■ ACTION ITEM
Below are the records; they must be reproduced verbatim.

■ DATA SHOWN

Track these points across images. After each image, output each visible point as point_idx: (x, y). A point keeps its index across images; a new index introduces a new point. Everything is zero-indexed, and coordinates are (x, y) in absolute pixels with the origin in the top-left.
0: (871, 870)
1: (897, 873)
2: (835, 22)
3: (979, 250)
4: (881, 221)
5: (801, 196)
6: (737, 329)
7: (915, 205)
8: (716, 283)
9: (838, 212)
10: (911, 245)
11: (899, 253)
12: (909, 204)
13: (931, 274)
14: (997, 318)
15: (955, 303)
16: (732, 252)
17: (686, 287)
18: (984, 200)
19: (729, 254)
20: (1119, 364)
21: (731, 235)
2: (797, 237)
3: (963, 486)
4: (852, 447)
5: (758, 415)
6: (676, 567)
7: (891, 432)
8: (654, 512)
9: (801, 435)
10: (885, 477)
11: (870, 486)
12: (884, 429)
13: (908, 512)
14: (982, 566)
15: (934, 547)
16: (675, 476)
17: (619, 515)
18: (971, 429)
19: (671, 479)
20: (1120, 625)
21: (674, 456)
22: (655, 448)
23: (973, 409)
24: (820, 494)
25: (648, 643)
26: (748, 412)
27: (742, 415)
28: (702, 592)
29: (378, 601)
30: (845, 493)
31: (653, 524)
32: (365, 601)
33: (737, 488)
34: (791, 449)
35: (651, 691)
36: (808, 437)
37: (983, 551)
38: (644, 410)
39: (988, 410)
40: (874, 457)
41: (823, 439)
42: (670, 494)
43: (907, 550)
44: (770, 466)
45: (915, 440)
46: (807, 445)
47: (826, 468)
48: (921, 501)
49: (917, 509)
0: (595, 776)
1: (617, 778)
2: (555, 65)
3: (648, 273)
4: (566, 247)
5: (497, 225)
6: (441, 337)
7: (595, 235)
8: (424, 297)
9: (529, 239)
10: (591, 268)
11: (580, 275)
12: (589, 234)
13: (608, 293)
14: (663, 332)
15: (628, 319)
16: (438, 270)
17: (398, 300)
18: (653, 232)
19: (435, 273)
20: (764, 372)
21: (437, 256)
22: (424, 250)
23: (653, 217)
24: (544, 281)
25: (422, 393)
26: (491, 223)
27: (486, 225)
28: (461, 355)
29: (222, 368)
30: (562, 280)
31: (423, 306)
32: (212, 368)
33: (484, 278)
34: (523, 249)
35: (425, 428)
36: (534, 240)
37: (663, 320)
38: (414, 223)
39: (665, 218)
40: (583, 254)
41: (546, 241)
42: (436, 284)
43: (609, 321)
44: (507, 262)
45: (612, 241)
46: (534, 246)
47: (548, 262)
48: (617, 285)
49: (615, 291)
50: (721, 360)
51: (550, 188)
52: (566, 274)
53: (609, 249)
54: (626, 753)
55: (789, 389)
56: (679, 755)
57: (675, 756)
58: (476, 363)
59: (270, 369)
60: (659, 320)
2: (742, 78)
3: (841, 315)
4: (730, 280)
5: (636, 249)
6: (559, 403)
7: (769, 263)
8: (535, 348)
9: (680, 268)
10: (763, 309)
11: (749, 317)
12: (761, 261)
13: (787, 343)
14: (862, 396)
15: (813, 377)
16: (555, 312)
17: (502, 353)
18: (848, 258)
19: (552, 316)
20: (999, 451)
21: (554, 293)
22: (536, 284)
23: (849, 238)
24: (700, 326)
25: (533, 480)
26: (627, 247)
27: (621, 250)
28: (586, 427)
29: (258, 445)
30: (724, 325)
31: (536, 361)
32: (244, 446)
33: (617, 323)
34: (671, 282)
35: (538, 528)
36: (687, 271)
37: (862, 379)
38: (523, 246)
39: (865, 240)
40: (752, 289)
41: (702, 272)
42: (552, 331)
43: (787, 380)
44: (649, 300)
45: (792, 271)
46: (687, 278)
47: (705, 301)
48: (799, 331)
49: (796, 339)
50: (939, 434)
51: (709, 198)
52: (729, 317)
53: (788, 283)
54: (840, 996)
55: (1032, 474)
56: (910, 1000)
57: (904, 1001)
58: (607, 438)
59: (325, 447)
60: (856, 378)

■ SOLUTION TO THE EXERCISE
Track these points across images. After each image, output each visible point as point_idx: (x, y). A point keeps its index across images; a new index introduces a new point. Everything is zero-indexed, and coordinates are (x, y) in absolute pixels with the origin in the top-left.
0: (871, 870)
1: (897, 873)
2: (835, 22)
3: (979, 250)
4: (881, 221)
5: (801, 196)
6: (737, 329)
7: (915, 205)
8: (716, 283)
9: (838, 212)
10: (911, 245)
11: (899, 253)
12: (909, 204)
13: (931, 274)
14: (997, 318)
15: (955, 303)
16: (732, 252)
17: (686, 287)
18: (984, 200)
19: (729, 254)
20: (1119, 364)
21: (731, 235)
2: (797, 237)
3: (963, 486)
4: (852, 447)
5: (758, 415)
6: (676, 567)
7: (891, 432)
8: (654, 512)
9: (801, 435)
10: (885, 477)
11: (870, 486)
12: (884, 429)
13: (908, 512)
14: (982, 566)
15: (934, 547)
16: (675, 476)
17: (619, 515)
18: (971, 429)
19: (671, 479)
20: (1120, 625)
21: (674, 456)
22: (655, 448)
23: (973, 409)
24: (820, 494)
25: (648, 643)
26: (748, 412)
27: (742, 415)
28: (702, 592)
29: (378, 601)
30: (845, 493)
31: (653, 524)
32: (365, 601)
33: (737, 488)
34: (791, 449)
35: (651, 691)
36: (808, 437)
37: (983, 551)
38: (644, 410)
39: (988, 410)
40: (874, 457)
41: (823, 439)
42: (670, 494)
43: (907, 550)
44: (770, 466)
45: (915, 440)
46: (807, 445)
47: (826, 468)
48: (921, 501)
49: (917, 509)
0: (595, 776)
1: (617, 778)
2: (555, 65)
3: (648, 273)
4: (566, 247)
5: (497, 225)
6: (441, 337)
7: (595, 235)
8: (424, 297)
9: (529, 239)
10: (591, 268)
11: (580, 275)
12: (589, 234)
13: (608, 293)
14: (663, 332)
15: (628, 319)
16: (438, 270)
17: (398, 300)
18: (653, 232)
19: (435, 273)
20: (764, 372)
21: (437, 256)
22: (424, 250)
23: (653, 217)
24: (544, 281)
25: (422, 393)
26: (491, 223)
27: (486, 225)
28: (461, 355)
29: (222, 368)
30: (562, 280)
31: (423, 306)
32: (212, 368)
33: (484, 278)
34: (523, 249)
35: (425, 428)
36: (534, 240)
37: (663, 320)
38: (414, 223)
39: (665, 218)
40: (583, 254)
41: (546, 241)
42: (436, 284)
43: (609, 321)
44: (507, 262)
45: (612, 241)
46: (534, 246)
47: (548, 262)
48: (617, 285)
49: (615, 291)
50: (721, 360)
51: (550, 188)
52: (566, 274)
53: (609, 249)
54: (626, 753)
55: (789, 389)
56: (679, 755)
57: (675, 756)
58: (476, 363)
59: (270, 369)
60: (659, 320)
2: (742, 78)
3: (841, 315)
4: (730, 280)
5: (636, 249)
6: (559, 403)
7: (769, 263)
8: (535, 348)
9: (680, 268)
10: (763, 309)
11: (749, 317)
12: (761, 261)
13: (787, 343)
14: (862, 396)
15: (813, 377)
16: (555, 312)
17: (502, 353)
18: (848, 258)
19: (552, 316)
20: (999, 451)
21: (554, 293)
22: (536, 284)
23: (849, 238)
24: (700, 326)
25: (533, 480)
26: (627, 247)
27: (621, 250)
28: (586, 427)
29: (258, 445)
30: (724, 325)
31: (536, 361)
32: (244, 446)
33: (617, 323)
34: (671, 282)
35: (538, 528)
36: (687, 271)
37: (862, 379)
38: (523, 246)
39: (865, 240)
40: (752, 289)
41: (702, 272)
42: (552, 331)
43: (787, 380)
44: (649, 300)
45: (792, 271)
46: (687, 278)
47: (705, 301)
48: (799, 331)
49: (796, 339)
50: (939, 434)
51: (709, 198)
52: (729, 317)
53: (788, 283)
54: (840, 996)
55: (1032, 474)
56: (910, 1000)
57: (904, 1001)
58: (607, 438)
59: (325, 447)
60: (856, 378)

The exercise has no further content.